• **EXTRACTED INFORMATION**
= = = =

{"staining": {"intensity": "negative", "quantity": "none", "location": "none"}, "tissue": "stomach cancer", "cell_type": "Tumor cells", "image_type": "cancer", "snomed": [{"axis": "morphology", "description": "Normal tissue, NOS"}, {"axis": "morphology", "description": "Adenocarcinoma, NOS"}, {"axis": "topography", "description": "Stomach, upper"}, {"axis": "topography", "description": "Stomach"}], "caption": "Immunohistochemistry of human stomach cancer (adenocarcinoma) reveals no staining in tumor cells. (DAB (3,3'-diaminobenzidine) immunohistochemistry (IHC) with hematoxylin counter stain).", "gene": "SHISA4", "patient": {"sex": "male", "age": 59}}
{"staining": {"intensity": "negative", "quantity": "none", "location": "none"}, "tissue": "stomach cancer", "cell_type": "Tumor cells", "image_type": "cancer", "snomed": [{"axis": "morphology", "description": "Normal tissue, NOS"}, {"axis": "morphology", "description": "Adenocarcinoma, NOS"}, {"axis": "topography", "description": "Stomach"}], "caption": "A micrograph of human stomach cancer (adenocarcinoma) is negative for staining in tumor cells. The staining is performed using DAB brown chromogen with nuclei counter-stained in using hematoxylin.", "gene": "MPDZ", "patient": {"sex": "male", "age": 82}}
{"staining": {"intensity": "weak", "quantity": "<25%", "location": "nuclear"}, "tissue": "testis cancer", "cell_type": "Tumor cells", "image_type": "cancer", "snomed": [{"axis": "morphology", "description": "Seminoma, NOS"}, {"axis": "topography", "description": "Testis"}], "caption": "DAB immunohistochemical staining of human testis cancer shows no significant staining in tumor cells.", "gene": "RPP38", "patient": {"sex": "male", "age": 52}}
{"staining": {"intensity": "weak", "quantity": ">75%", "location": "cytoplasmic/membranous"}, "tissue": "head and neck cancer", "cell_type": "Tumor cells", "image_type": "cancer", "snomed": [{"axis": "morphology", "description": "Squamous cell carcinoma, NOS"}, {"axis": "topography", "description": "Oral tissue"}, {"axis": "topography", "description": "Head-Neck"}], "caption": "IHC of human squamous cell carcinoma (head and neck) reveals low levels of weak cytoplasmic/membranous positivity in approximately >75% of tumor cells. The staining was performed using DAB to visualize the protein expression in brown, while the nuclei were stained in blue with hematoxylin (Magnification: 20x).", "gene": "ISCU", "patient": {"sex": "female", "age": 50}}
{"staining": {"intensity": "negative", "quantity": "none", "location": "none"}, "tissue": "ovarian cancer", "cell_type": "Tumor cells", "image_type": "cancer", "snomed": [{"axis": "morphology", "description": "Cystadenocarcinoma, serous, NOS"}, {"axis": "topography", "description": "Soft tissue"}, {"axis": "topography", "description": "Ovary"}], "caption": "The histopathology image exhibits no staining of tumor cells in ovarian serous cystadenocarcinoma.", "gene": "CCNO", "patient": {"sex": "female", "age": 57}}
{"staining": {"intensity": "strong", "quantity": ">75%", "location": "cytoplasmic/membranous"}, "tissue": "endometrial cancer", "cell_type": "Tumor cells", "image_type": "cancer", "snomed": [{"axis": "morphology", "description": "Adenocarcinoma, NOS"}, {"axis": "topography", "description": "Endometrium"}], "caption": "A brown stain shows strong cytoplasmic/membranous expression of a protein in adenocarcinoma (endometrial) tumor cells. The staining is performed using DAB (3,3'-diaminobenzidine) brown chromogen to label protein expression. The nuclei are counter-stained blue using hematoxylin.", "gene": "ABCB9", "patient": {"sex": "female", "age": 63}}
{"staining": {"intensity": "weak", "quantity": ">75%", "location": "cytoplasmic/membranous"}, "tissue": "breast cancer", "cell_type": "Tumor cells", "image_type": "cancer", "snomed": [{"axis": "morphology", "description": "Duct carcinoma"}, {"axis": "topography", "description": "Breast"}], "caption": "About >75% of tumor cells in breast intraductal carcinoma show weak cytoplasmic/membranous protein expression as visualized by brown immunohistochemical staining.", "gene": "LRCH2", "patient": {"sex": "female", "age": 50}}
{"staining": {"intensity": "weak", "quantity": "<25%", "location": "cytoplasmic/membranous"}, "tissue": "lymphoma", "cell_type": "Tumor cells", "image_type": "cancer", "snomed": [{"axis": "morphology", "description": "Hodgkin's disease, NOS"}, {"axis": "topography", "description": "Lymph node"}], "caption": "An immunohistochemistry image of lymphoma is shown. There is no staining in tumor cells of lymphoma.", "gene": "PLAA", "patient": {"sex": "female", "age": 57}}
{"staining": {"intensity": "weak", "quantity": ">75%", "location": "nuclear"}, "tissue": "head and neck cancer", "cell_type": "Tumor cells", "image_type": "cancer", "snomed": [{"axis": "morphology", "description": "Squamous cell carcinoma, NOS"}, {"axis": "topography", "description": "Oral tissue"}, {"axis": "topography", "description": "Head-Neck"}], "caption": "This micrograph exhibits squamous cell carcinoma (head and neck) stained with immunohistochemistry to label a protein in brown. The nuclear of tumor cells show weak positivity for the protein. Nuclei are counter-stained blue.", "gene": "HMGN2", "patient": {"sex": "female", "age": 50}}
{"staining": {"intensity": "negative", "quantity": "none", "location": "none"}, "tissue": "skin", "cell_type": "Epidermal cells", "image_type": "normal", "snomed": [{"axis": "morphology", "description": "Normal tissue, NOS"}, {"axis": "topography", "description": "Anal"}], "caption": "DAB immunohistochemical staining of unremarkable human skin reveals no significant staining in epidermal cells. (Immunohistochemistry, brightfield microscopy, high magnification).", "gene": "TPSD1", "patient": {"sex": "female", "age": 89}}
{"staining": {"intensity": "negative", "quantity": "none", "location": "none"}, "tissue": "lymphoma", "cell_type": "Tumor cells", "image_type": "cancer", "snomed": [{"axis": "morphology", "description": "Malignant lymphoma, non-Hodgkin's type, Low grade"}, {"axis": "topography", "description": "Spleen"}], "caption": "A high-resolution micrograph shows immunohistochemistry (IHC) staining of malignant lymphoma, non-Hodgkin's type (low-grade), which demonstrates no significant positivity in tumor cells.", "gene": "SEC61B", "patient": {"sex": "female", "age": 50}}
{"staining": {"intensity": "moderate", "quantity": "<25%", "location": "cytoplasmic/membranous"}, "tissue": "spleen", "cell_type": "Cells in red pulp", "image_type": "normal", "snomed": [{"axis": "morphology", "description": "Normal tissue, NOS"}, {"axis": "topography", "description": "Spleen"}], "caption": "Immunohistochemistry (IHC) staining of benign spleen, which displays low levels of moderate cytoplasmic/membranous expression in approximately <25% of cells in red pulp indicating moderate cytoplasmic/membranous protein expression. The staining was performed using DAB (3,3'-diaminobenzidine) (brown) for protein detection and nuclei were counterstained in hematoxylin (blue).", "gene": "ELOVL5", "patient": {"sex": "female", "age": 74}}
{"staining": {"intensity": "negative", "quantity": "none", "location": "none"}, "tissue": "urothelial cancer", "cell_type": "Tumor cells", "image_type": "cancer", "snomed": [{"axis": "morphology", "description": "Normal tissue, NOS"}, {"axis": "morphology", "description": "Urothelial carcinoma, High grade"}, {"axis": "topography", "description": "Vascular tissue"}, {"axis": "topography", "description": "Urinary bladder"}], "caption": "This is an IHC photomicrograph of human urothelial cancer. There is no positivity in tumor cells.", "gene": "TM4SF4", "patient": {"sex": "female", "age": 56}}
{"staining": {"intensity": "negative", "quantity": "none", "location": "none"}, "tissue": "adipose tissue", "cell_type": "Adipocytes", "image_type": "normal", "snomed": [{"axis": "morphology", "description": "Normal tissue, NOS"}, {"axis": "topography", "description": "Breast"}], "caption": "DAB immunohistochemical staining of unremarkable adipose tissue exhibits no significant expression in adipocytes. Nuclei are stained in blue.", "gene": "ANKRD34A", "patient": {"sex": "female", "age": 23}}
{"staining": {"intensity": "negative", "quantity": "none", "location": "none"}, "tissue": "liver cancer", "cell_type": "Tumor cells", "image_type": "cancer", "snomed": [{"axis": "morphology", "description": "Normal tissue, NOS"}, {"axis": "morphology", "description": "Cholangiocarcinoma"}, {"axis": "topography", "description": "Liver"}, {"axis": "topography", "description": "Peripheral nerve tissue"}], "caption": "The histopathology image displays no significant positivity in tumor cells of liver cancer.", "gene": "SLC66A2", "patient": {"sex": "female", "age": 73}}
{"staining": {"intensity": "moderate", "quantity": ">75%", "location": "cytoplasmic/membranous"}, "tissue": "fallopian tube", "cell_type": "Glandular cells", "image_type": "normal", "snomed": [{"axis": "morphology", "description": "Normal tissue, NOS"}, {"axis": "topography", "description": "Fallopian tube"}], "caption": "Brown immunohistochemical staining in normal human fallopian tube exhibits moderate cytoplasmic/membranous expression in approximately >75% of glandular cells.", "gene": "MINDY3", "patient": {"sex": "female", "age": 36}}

= = = =

• **WORK REQUIRED**
Return exactly, and only, the lines above starting at the line that contains "non-Hodgkin's type, Low" and ending at the line that contains "staining of benign".

• **SOLUTION**
{"staining": {"intensity": "negative", "quantity": "none", "location": "none"}, "tissue": "lymphoma", "cell_type": "Tumor cells", "image_type": "cancer", "snomed": [{"axis": "morphology", "description": "Malignant lymphoma, non-Hodgkin's type, Low grade"}, {"axis": "topography", "description": "Spleen"}], "caption": "A high-resolution micrograph shows immunohistochemistry (IHC) staining of malignant lymphoma, non-Hodgkin's type (low-grade), which demonstrates no significant positivity in tumor cells.", "gene": "SEC61B", "patient": {"sex": "female", "age": 50}}
{"staining": {"intensity": "moderate", "quantity": "<25%", "location": "cytoplasmic/membranous"}, "tissue": "spleen", "cell_type": "Cells in red pulp", "image_type": "normal", "snomed": [{"axis": "morphology", "description": "Normal tissue, NOS"}, {"axis": "topography", "description": "Spleen"}], "caption": "Immunohistochemistry (IHC) staining of benign spleen, which displays low levels of moderate cytoplasmic/membranous expression in approximately <25% of cells in red pulp indicating moderate cytoplasmic/membranous protein expression. The staining was performed using DAB (3,3'-diaminobenzidine) (brown) for protein detection and nuclei were counterstained in hematoxylin (blue).", "gene": "ELOVL5", "patient": {"sex": "female", "age": 74}}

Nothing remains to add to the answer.